Nurturing a culture of health and wellness will result in higher productivity from your employees and will also enable you to attract and retain the best talent.

The coronavirus pandemic has been the catalyst for a lot of discussions around the need for tech enablement and digital transformation.

Companies have had to be agile and be able to equip their workforce to transition from a traditional working model to a distributed work environment where most people are working from home.

The initial focus when transitioning to work from home was on business continuity and how to maintain productivity and create an environment that fostered collaboration.

At first productivity soared as people no longer had to commute and “disconnecting” from work became harder.

“People are living at work,” says Abby Levine, a principal in Deloitte’s real estate group. “That has a physical, emotional, and mental impact.”

Nearly ten months after work from home became the new norm, employee productivity has taken a nosedive.

2020 has highlighted the importance of employee health and wellbeing; working in a distributed virtual world has caused anxiety, stress and loneliness for many people resulting in a loss of connectivity to their company, colleagues, and customers.

Employee wellness is not just a qualitative attribute – it is directly tied to measurable, quantitative metrics.
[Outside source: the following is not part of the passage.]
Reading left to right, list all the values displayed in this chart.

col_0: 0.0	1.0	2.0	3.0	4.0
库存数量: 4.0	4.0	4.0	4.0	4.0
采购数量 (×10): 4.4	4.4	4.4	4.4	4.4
According to survey results from the nonprofit Health Enhancement Research Organization (HERO), more than 90% of business leaders say that promoting wellness can affect employee productivity and performance.

The Centers for Disease Foundation, reports that worker illness and injuries cost U.S. employers $225.8 billion annually, or $1,685 per employee. In addition, $1 trillion is lost due to unaddressed employee chronic disease each year, according to the Milken Institute.
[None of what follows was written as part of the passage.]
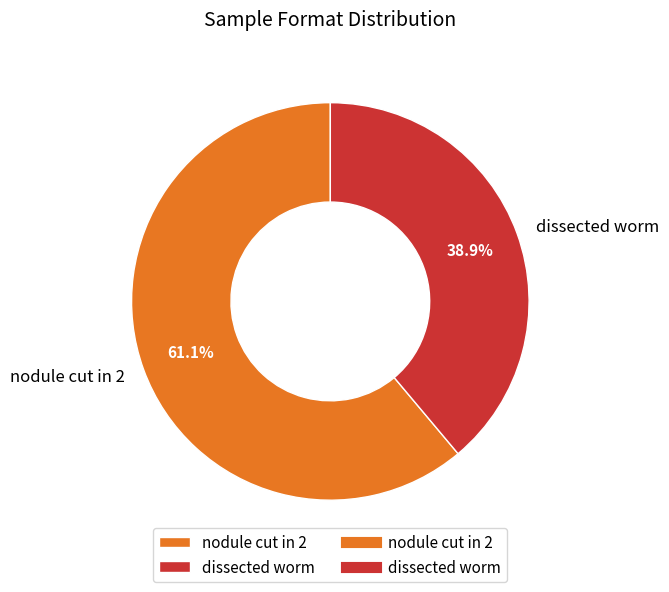

How many slices are in this pie chart?

2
study by the University of Louisville found that every dollar invested in a wellness program generated $7 in healthcare savings.

Having a robust employee wellness program is a strong attractor for Millennial and Gen Z employees who value health and wellness outside of traditional healthcare benefits. Corporate wellness programs are nearly an $8 billion industry in the United States, globally, it’s a $40 billion industry.

Ariana Huffington is the founder of Thrive Global, a media and technology company to support individuals struggling with burnout and stress.

The Thrive Global behavior change solution platform is backed by science to drive sustainable behavior change that can be tracked using their pre- and post-behavior change assessments.

Thrive Global has helped companies such as Walmart, Accenture, and Salesforce enable their employees to build healthy habits through inspirational storytelling and “micro steps” to help them navigate this particularly challenging time.

Micro steps are small, incremental, science-backed actions we can take that will have both immediate and long-lasting benefits to the way we live our lives.

74% of the Thrive Global program participants say they are now more likely to stay at the company and there is an estimated $20M saved due to reduction in employee turnover.

Nurturing a culture of health and wellness will result in higher productivity from your employees and will also enable you to attract and retain the best talent.

Boards would be well served to understand how stress, anxiety, and wellness are impacting their organizations productivity.